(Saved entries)

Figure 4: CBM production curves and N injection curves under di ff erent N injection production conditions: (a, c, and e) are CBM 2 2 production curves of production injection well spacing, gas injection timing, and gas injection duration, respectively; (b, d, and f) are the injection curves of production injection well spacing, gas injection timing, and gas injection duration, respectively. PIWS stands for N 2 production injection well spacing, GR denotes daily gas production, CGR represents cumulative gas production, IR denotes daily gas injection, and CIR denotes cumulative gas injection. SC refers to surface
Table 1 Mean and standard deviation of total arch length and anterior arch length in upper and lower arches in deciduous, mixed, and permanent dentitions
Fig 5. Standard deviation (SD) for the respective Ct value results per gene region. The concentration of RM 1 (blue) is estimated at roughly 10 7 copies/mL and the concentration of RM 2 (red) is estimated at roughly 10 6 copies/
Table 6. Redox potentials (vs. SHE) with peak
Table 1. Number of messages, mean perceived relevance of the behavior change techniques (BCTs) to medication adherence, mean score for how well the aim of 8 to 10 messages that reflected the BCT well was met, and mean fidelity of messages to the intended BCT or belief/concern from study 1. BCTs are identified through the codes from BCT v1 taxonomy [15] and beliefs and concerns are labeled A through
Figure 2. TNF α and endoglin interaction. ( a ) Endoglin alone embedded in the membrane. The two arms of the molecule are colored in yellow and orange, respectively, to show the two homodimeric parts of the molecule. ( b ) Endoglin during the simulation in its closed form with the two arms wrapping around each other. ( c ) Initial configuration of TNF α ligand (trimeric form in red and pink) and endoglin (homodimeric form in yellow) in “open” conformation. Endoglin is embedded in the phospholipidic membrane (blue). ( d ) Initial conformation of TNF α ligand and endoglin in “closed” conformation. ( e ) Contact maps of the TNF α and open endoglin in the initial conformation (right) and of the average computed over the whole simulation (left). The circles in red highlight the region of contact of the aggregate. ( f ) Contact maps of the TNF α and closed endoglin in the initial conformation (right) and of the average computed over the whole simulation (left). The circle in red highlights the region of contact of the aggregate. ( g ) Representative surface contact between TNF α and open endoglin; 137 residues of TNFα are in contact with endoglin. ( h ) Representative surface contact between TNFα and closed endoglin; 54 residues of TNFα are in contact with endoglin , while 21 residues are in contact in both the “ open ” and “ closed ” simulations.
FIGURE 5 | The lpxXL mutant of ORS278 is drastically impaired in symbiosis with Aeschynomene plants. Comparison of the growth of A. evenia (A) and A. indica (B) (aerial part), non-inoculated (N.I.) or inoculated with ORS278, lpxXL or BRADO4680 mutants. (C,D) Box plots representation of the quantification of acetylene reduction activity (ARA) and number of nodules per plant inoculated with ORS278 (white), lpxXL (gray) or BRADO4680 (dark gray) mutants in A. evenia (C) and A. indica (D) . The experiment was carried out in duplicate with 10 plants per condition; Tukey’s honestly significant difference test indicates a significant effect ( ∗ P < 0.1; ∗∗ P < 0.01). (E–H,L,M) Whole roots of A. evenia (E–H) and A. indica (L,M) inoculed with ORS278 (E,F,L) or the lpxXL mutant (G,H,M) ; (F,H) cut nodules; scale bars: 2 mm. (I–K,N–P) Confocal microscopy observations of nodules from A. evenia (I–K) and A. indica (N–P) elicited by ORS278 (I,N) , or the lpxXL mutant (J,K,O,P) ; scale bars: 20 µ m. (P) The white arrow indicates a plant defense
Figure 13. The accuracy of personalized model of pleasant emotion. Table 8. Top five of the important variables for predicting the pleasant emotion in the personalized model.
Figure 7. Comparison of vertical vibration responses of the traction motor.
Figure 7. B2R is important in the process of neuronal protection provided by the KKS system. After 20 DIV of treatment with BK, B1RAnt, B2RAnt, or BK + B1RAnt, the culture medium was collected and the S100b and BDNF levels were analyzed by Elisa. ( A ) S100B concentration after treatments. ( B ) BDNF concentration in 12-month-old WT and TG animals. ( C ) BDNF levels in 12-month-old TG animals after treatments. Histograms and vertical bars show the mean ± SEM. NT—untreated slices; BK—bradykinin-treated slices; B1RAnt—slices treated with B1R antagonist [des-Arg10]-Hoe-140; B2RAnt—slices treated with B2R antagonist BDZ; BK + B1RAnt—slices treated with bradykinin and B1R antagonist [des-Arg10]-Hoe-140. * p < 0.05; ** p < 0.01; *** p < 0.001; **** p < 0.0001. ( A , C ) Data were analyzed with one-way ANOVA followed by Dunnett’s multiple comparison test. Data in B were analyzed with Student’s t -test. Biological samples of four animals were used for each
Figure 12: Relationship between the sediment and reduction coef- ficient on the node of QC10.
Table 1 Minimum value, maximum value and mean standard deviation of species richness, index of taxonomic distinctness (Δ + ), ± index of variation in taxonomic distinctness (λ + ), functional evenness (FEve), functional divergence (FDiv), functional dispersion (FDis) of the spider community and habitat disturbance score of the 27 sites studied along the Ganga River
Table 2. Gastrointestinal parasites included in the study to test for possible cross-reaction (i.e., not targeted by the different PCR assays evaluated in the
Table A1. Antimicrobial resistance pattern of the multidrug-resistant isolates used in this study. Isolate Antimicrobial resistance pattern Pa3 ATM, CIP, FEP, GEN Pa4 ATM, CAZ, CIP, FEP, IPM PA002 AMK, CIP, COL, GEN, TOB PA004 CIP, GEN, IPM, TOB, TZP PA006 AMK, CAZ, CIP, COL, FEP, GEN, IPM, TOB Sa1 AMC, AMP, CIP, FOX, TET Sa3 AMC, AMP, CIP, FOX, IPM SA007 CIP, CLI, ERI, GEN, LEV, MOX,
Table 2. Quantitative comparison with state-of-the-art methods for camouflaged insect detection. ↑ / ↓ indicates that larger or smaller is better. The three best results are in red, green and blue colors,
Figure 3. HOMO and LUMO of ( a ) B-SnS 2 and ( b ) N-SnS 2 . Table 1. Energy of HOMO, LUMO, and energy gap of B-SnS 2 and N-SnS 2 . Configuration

Exercise brief: The answer is the data above, retyped exactly in full.

Response to this exercise:
Figure 4: CBM production curves and N injection curves under di ff erent N injection production conditions: (a, c, and e) are CBM 2 2 production curves of production injection well spacing, gas injection timing, and gas injection duration, respectively; (b, d, and f) are the injection curves of production injection well spacing, gas injection timing, and gas injection duration, respectively. PIWS stands for N 2 production injection well spacing, GR denotes daily gas production, CGR represents cumulative gas production, IR denotes daily gas injection, and CIR denotes cumulative gas injection. SC refers to surface
Table 1 Mean and standard deviation of total arch length and anterior arch length in upper and lower arches in deciduous, mixed, and permanent dentitions
Fig 5. Standard deviation (SD) for the respective Ct value results per gene region. The concentration of RM 1 (blue) is estimated at roughly 10 7 copies/mL and the concentration of RM 2 (red) is estimated at roughly 10 6 copies/
Table 6. Redox potentials (vs. SHE) with peak
Table 1. Number of messages, mean perceived relevance of the behavior change techniques (BCTs) to medication adherence, mean score for how well the aim of 8 to 10 messages that reflected the BCT well was met, and mean fidelity of messages to the intended BCT or belief/concern from study 1. BCTs are identified through the codes from BCT v1 taxonomy [15] and beliefs and concerns are labeled A through
Figure 2. TNF α and endoglin interaction. ( a ) Endoglin alone embedded in the membrane. The two arms of the molecule are colored in yellow and orange, respectively, to show the two homodimeric parts of the molecule. ( b ) Endoglin during the simulation in its closed form with the two arms wrapping around each other. ( c ) Initial configuration of TNF α ligand (trimeric form in red and pink) and endoglin (homodimeric form in yellow) in “open” conformation. Endoglin is embedded in the phospholipidic membrane (blue). ( d ) Initial conformation of TNF α ligand and endoglin in “closed” conformation. ( e ) Contact maps of the TNF α and open endoglin in the initial conformation (right) and of the average computed over the whole simulation (left). The circles in red highlight the region of contact of the aggregate. ( f ) Contact maps of the TNF α and closed endoglin in the initial conformation (right) and of the average computed over the whole simulation (left). The circle in red highlights the region of contact of the aggregate. ( g ) Representative surface contact between TNF α and open endoglin; 137 residues of TNFα are in contact with endoglin. ( h ) Representative surface contact between TNFα and closed endoglin; 54 residues of TNFα are in contact with endoglin , while 21 residues are in contact in both the “ open ” and “ closed ” simulations.
FIGURE 5 | The lpxXL mutant of ORS278 is drastically impaired in symbiosis with Aeschynomene plants. Comparison of the growth of A. evenia (A) and A. indica (B) (aerial part), non-inoculated (N.I.) or inoculated with ORS278, lpxXL or BRADO4680 mutants. (C,D) Box plots representation of the quantification of acetylene reduction activity (ARA) and number of nodules per plant inoculated with ORS278 (white), lpxXL (gray) or BRADO4680 (dark gray) mutants in A. evenia (C) and A. indica (D) . The experiment was carried out in duplicate with 10 plants per condition; Tukey’s honestly significant difference test indicates a significant effect ( ∗ P < 0.1; ∗∗ P < 0.01). (E–H,L,M) Whole roots of A. evenia (E–H) and A. indica (L,M) inoculed with ORS278 (E,F,L) or the lpxXL mutant (G,H,M) ; (F,H) cut nodules; scale bars: 2 mm. (I–K,N–P) Confocal microscopy observations of nodules from A. evenia (I–K) and A. indica (N–P) elicited by ORS278 (I,N) , or the lpxXL mutant (J,K,O,P) ; scale bars: 20 µ m. (P) The white arrow indicates a plant defense
Figure 13. The accuracy of personalized model of pleasant emotion. Table 8. Top five of the important variables for predicting the pleasant emotion in the personalized model.
Figure 7. Comparison of vertical vibration responses of the traction motor.
Figure 7. B2R is important in the process of neuronal protection provided by the KKS system. After 20 DIV of treatment with BK, B1RAnt, B2RAnt, or BK + B1RAnt, the culture medium was collected and the S100b and BDNF levels were analyzed by Elisa. ( A ) S100B concentration after treatments. ( B ) BDNF concentration in 12-month-old WT and TG animals. ( C ) BDNF levels in 12-month-old TG animals after treatments. Histograms and vertical bars show the mean ± SEM. NT—untreated slices; BK—bradykinin-treated slices; B1RAnt—slices treated with B1R antagonist [des-Arg10]-Hoe-140; B2RAnt—slices treated with B2R antagonist BDZ; BK + B1RAnt—slices treated with bradykinin and B1R antagonist [des-Arg10]-Hoe-140. * p < 0.05; ** p < 0.01; *** p < 0.001; **** p < 0.0001. ( A , C ) Data were analyzed with one-way ANOVA followed by Dunnett’s multiple comparison test. Data in B were analyzed with Student’s t -test. Biological samples of four animals were used for each
Figure 12: Relationship between the sediment and reduction coef- ficient on the node of QC10.
Table 1 Minimum value, maximum value and mean standard deviation of species richness, index of taxonomic distinctness (Δ + ), ± index of variation in taxonomic distinctness (λ + ), functional evenness (FEve), functional divergence (FDiv), functional dispersion (FDis) of the spider community and habitat disturbance score of the 27 sites studied along the Ganga River
Table 2. Gastrointestinal parasites included in the study to test for possible cross-reaction (i.e., not targeted by the different PCR assays evaluated in the
Table A1. Antimicrobial resistance pattern of the multidrug-resistant isolates used in this study. Isolate Antimicrobial resistance pattern Pa3 ATM, CIP, FEP, GEN Pa4 ATM, CAZ, CIP, FEP, IPM PA002 AMK, CIP, COL, GEN, TOB PA004 CIP, GEN, IPM, TOB, TZP PA006 AMK, CAZ, CIP, COL, FEP, GEN, IPM, TOB Sa1 AMC, AMP, CIP, FOX, TET Sa3 AMC, AMP, CIP, FOX, IPM SA007 CIP, CLI, ERI, GEN, LEV, MOX,
Table 2. Quantitative comparison with state-of-the-art methods for camouflaged insect detection. ↑ / ↓ indicates that larger or smaller is better. The three best results are in red, green and blue colors,
Figure 3. HOMO and LUMO of ( a ) B-SnS 2 and ( b ) N-SnS 2 . Table 1. Energy of HOMO, LUMO, and energy gap of B-SnS 2 and N-SnS 2 . Configuration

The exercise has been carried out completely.